===== Texto da página
Ngozi tem plena consciência de que a OMC pode exercer um papel único no combate a pandemia. Vale lembrar que a nova Diretora Geral era, até recentemente, a Presidente do Board da Global Alliance for Vaccines and Immunization(GAVI, na sigla em inglês)a “Aliança da Vacina”. Isso importa porque Ngozi traz para o universo da OMC sua expertise em relação a temas prioritários para o combate a pandemia. Inclusive, nos primeiros dias após o anúncio da sua confirmação, ela foi enfática sobre a necessidade de que os países abandonem as restrições à exportação de vacinas e suprimentos médicos necessários para combater a pandemia será uma de suas principais prioridades.

A demais, a fim de dar voz a novos atores e abrir espaço para decisões inovadoras sobre os rumos do sistema multilateral, a Diretora Geral que assume o cargo no próximo dia 01 de março poderá exercer um papel importante em tornar as decisões da OMC mais inclusivas. Uma das mais antigas críticas ao funcionamento da OMC, feita sobretudo por países em desenvolvimento e de menor desenvolvimento relativo, é a de que as decisões são frequentemente tomadas por poucos players poderosos – ainda que, na regra, devam ser por consenso -, e apresentadas aos demais membros como fato consumado.
==========
===== Trechos dos dados
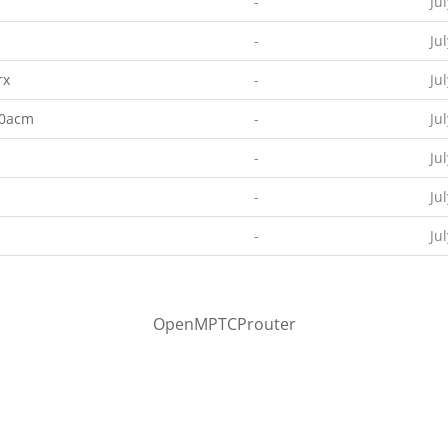
-
Ju
-
Ju
rx
-
Ju
00acm
-
Ju
-
Ju
-
Ju
-
Ju
OpenMPTCProuter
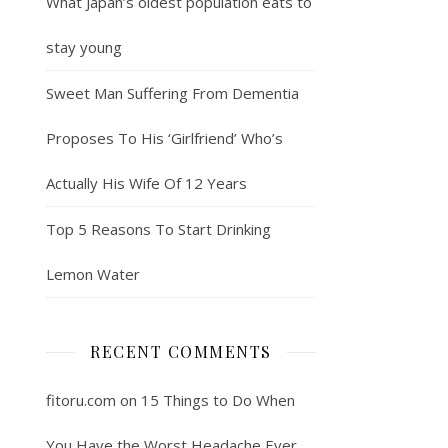
What Japan’s oldest population eats to
stay young
Sweet Man Suffering From Dementia
Proposes To His ‘Girlfriend’ Who’s
Actually His Wife Of 12 Years
Top 5 Reasons To Start Drinking
Lemon Water
RECENT COMMENTS
fitoru.com
on
15 Things to Do When
You Have the Worst Headache Ever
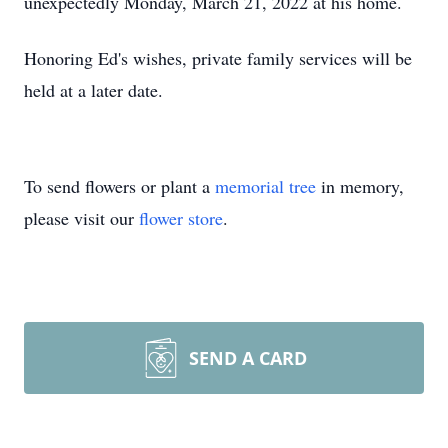
unexpectedly Monday, March 21, 2022 at his home.
Honoring Ed's wishes, private family services will be
held at a later date.
To send flowers or plant a
memorial tree
in memory,
please visit our
flower store
.
SEND A CARD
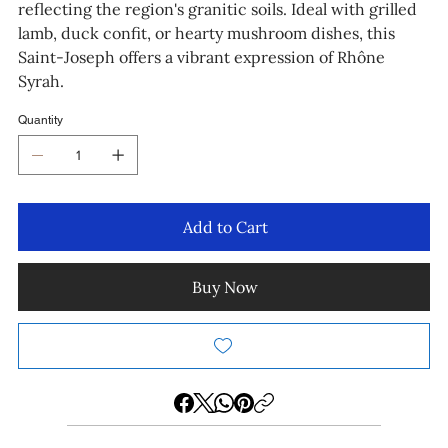
reflecting the region's granitic soils. Ideal with grilled
lamb, duck confit, or hearty mushroom dishes, this
Saint-Joseph offers a vibrant expression of Rhône
Syrah.
Quantity
Add to Cart
Buy Now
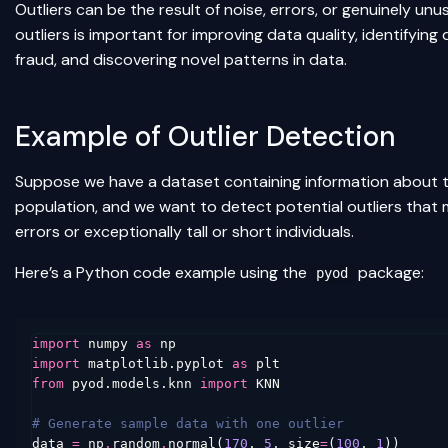
Outliers can be the result of noise, errors, or genuinely un
outliers is important for improving data quality, identifying
fraud, and discovering novel patterns in data.
Example of Outlier Detection
Suppose we have a dataset containing information about th
population, and we want to detect potential outliers that
errors or exceptionally tall or short individuals.
Here’s a Python code example using the
package:
pyod
import
numpy
as
np
import
matplotlib.pyplot
as
plt
from
pyod.models.knn
import
KNN
# Generate sample data with one outlier
data
=
np
.
random
.
normal
(
170
,
5
,
size
=
(
100
,
1
))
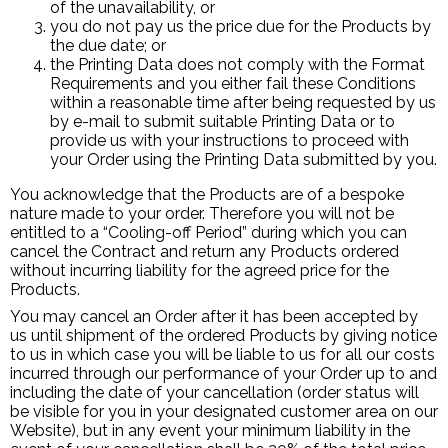
of the unavailability, or
you do not pay us the price due for the Products by
the due date; or
the Printing Data does not comply with the Format
Requirements and you either fail these Conditions
within a reasonable time after being requested by us
by e-mail to submit suitable Printing Data or to
provide us with your instructions to proceed with
your Order using the Printing Data submitted by you.
You acknowledge that the Products are of a bespoke
nature made to your order. Therefore you will not be
entitled to a “Cooling-off Period” during which you can
cancel the Contract and return any Products ordered
without incurring liability for the agreed price for the
Products.
You may cancel an Order after it has been accepted by
us until shipment of the ordered Products by giving notice
to us in which case you will be liable to us for all our costs
incurred through our performance of your Order up to and
including the date of your cancellation (order status will
be visible for you in your designated customer area on our
Website), but in any event your minimum liability in the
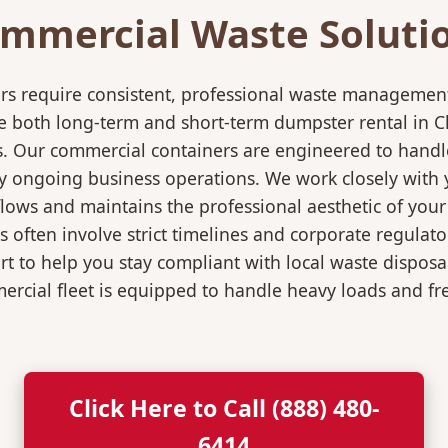
mmercial Waste Soluti
rs require consistent, professional waste management
oth long-term and short-term dumpster rental in Chand
s. Our commercial containers are engineered to hand
y ongoing business operations. We work closely with y
flows and maintains the professional aesthetic of you
 often involve strict timelines and corporate regulat
 to help you stay compliant with local waste disposa
rcial fleet is equipped to handle heavy loads and fr
Click Here to Call (888) 480-
6414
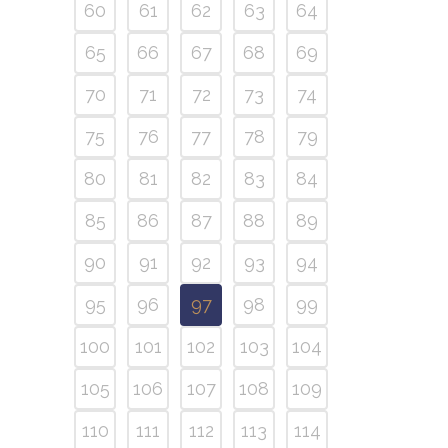
60
61
62
63
64
65
66
67
68
69
70
71
72
73
74
75
76
77
78
79
80
81
82
83
84
85
86
87
88
89
90
91
92
93
94
95
96
97
98
99
100
101
102
103
104
105
106
107
108
109
110
111
112
113
114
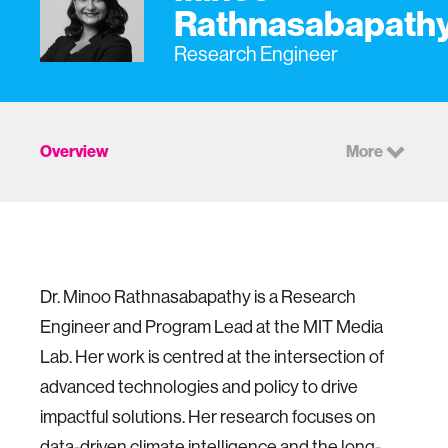
Rathnasabapath
Research Engineer
Overview
More
Dr. Minoo Rathnasabapathy is a Research
Engineer and Program Lead at the MIT Media
Lab. Her work is centred at the intersection of
advanced technologies and policy to drive
impactful solutions.
Her research focuses on
data-driven climate intelligence and the long-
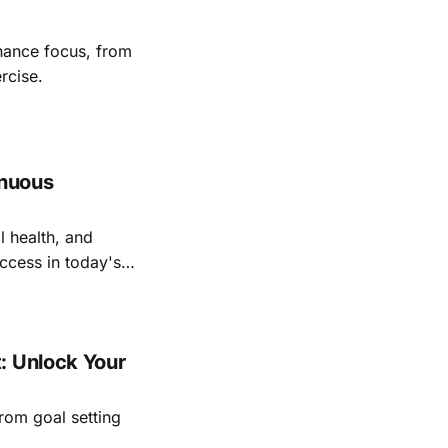
nhance focus, from
rcise.
inuous
l health, and
ccess in today's
: Unlock Your
rom goal setting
==========
[O que produzir]
Por favor, transcreva na íntegra o texto sobre a nova Diretora Geral da OMC, sem alterar uma única palavra ou sinal.

[Sua solução]
Ngozi tem plena consciência de que a OMC pode exercer um papel único no combate a pandemia. Vale lembrar que a nova Diretora Geral era, até recentemente, a Presidente do Board da Global Alliance for Vaccines and Immunization(GAVI, na sigla em inglês)a “Aliança da Vacina”. Isso importa porque Ngozi traz para o universo da OMC sua expertise em relação a temas prioritários para o combate a pandemia. Inclusive, nos primeiros dias após o anúncio da sua confirmação, ela foi enfática sobre a necessidade de que os países abandonem as restrições à exportação de vacinas e suprimentos médicos necessários para combater a pandemia será uma de suas principais prioridades.

A demais, a fim de dar voz a novos atores e abrir espaço para decisões inovadoras sobre os rumos do sistema multilateral, a Diretora Geral que assume o cargo no próximo dia 01 de março poderá exercer um papel importante em tornar as decisões da OMC mais inclusivas. Uma das mais antigas críticas ao funcionamento da OMC, feita sobretudo por países em desenvolvimento e de menor desenvolvimento relativo, é a de que as decisões são frequentemente tomadas por poucos players poderosos – ainda que, na regra, devam ser por consenso -, e apresentadas aos demais membros como fato consumado.